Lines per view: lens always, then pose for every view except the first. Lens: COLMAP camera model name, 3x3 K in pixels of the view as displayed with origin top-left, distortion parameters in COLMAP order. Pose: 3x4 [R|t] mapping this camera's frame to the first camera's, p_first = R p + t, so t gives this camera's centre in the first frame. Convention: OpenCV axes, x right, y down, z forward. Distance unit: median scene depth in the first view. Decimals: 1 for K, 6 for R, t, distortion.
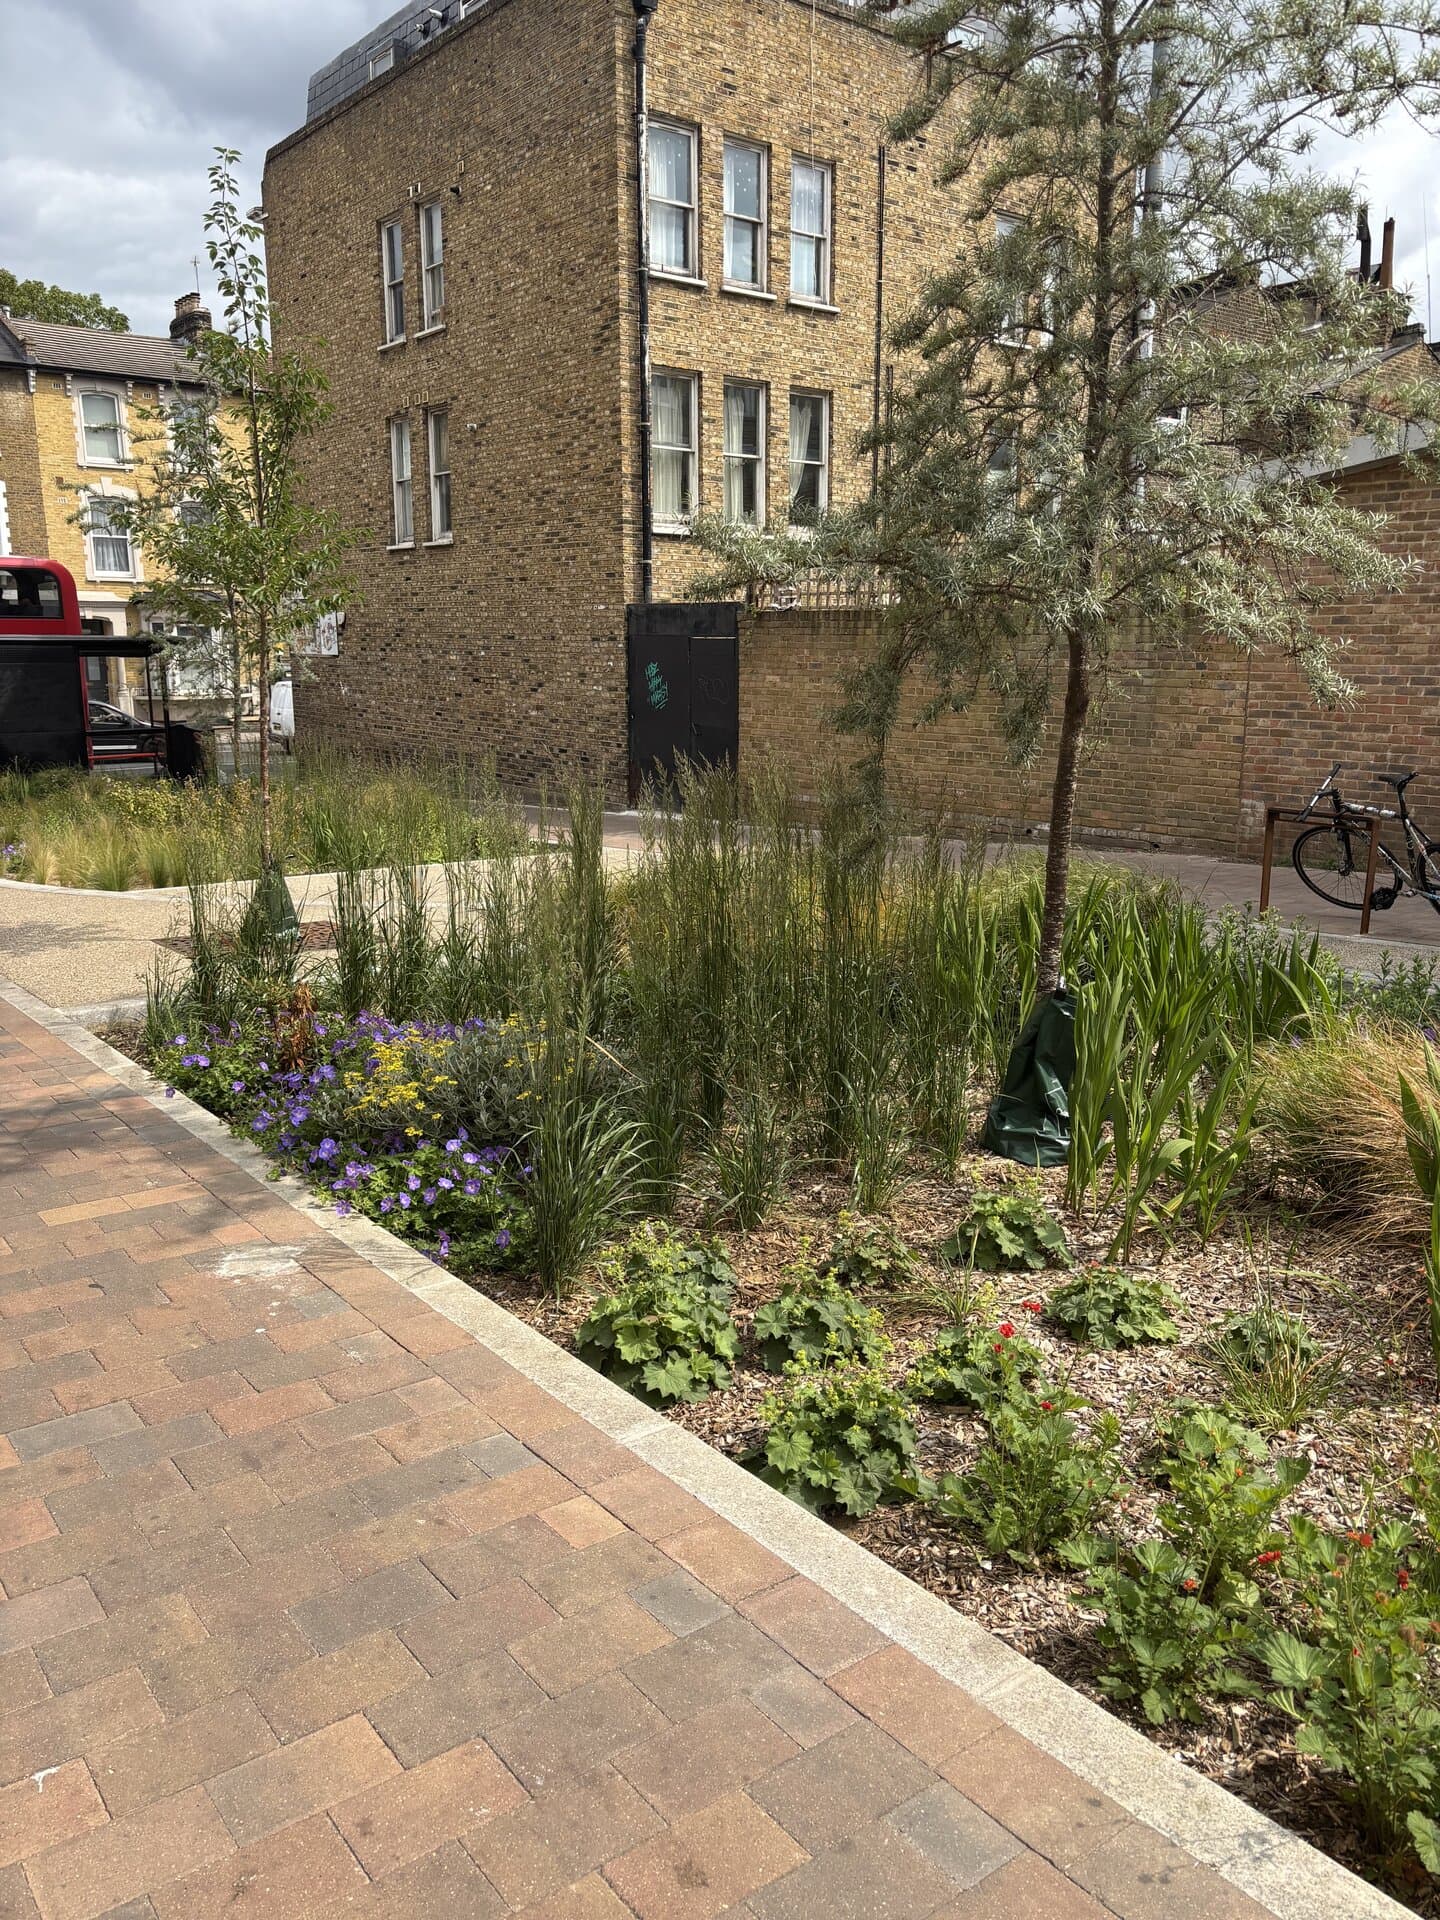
lens RADIAL K [[1435.1, 0, 720.0], [0, 1435.1, 960.0], [0, 0, 1]] dist [-0.042164, 0.066447]
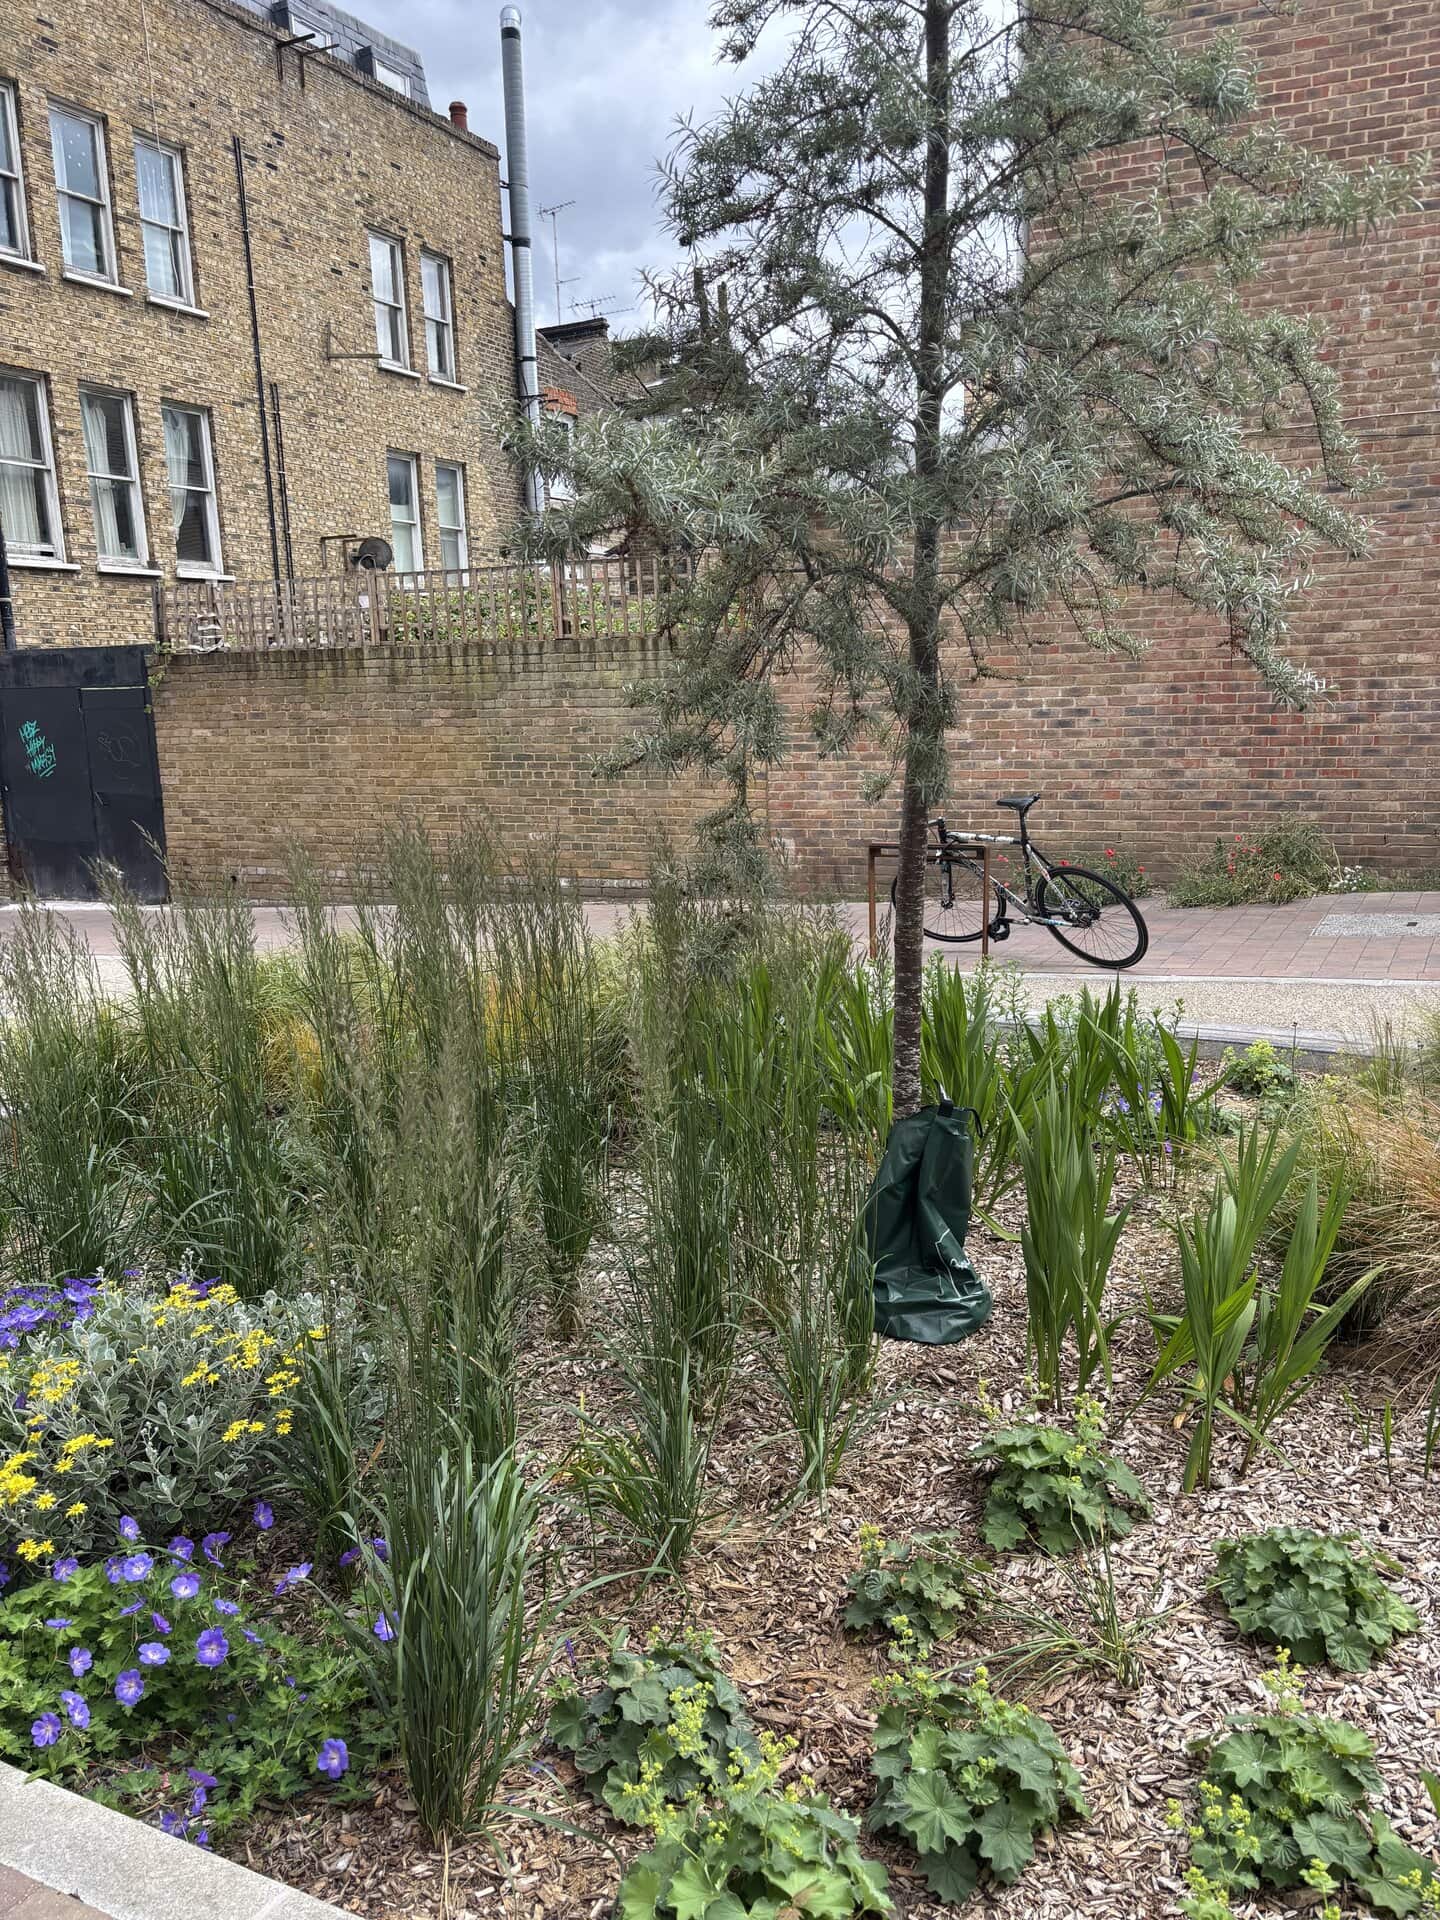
lens RADIAL K [[1402.2, 0, 720.0], [0, 1402.2, 960.0], [0, 0, 1]] dist [0.074721, -0.096202]
pose [[0.899501, -0.109873, 0.422879, -0.048422], [0.124025, 0.992261, -0.006002, -0.017934], [-0.418946, 0.057846, 0.906166, 0.100654]]
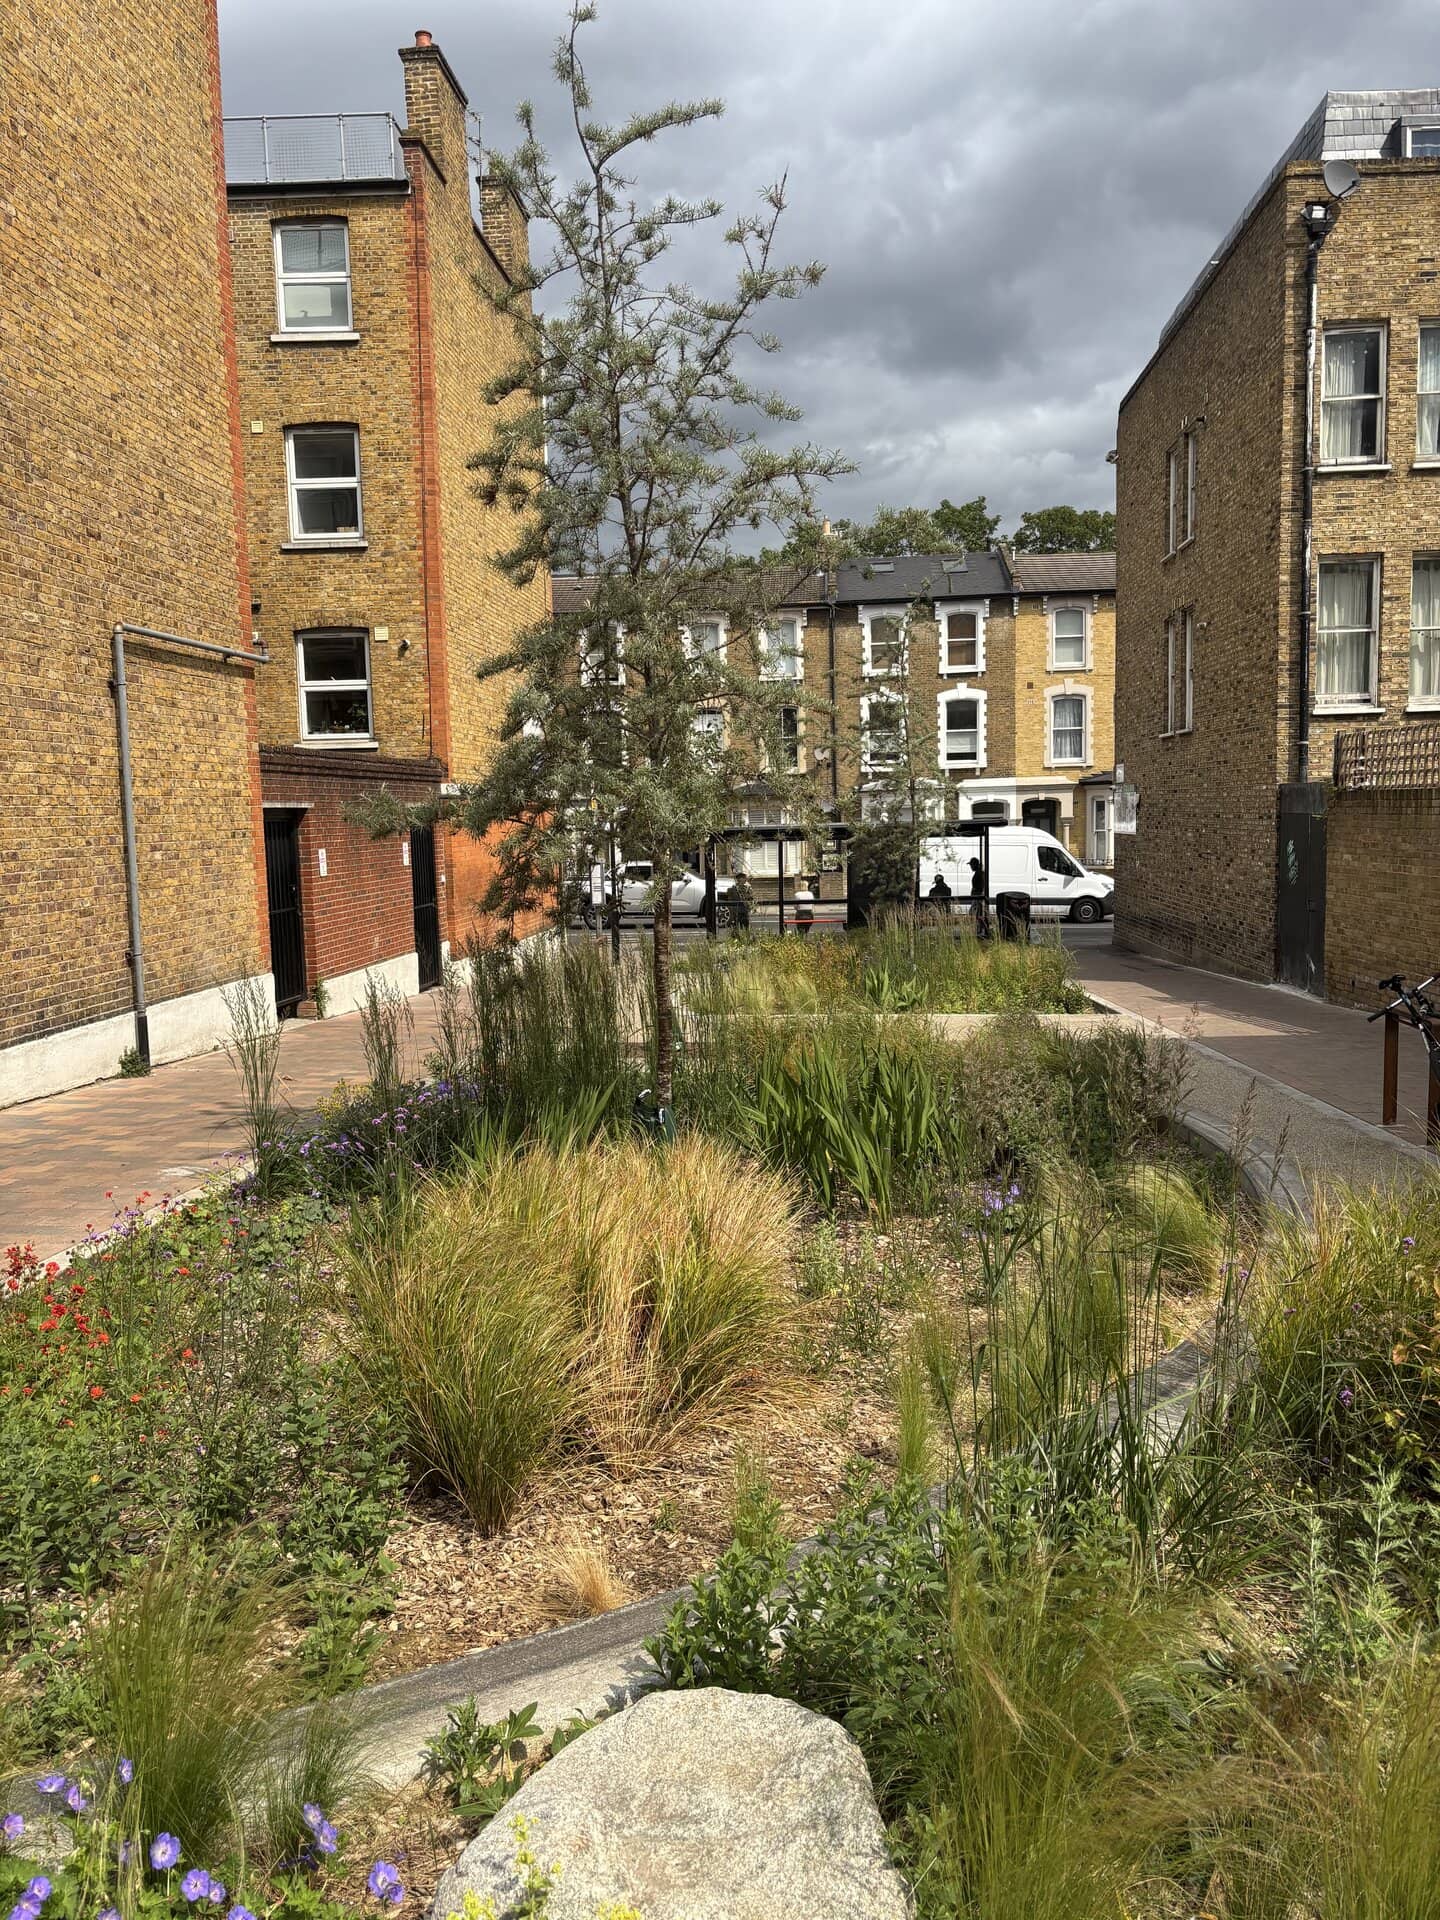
lens RADIAL K [[1402.2, 0, 720.0], [0, 1402.2, 960.0], [0, 0, 1]] dist [0.074721, -0.096202]
pose [[0.731910, 0.050804, -0.679505, 0.332615], [-0.126743, 0.989964, -0.062502, -0.007324], [0.669510, 0.131869, 0.731004, -0.003119]]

********************

Instructions to follow
With the pictures set aside, return each line of the listing exactly as given.

Task result
Lines per view: lens always, then pose for every view except the first. Lens: COLMAP camera model name, 3x3 K in pixels of the view as displayed with origin top-left, distortion parameters in COLMAP order. Pose: 3x4 [R|t] mapping this camera's frame to the first camera's, p_first = R p + t, so t gives this camera's centre in the first frame. Convention: OpenCV axes, x right, y down, z forward. Distance unit: median scene depth in the first view. Decimals: 1 for K, 6 for R, t, distortion.
lens RADIAL K [[1435.1, 0, 720.0], [0, 1435.1, 960.0], [0, 0, 1]] dist [-0.042164, 0.066447]
lens RADIAL K [[1402.2, 0, 720.0], [0, 1402.2, 960.0], [0, 0, 1]] dist [0.074721, -0.096202]
pose [[0.899501, -0.109873, 0.422879, -0.048422], [0.124025, 0.992261, -0.006002, -0.017934], [-0.418946, 0.057846, 0.906166, 0.100654]]
lens RADIAL K [[1402.2, 0, 720.0], [0, 1402.2, 960.0], [0, 0, 1]] dist [0.074721, -0.096202]
pose [[0.731910, 0.050804, -0.679505, 0.332615], [-0.126743, 0.989964, -0.062502, -0.007324], [0.669510, 0.131869, 0.731004, -0.003119]]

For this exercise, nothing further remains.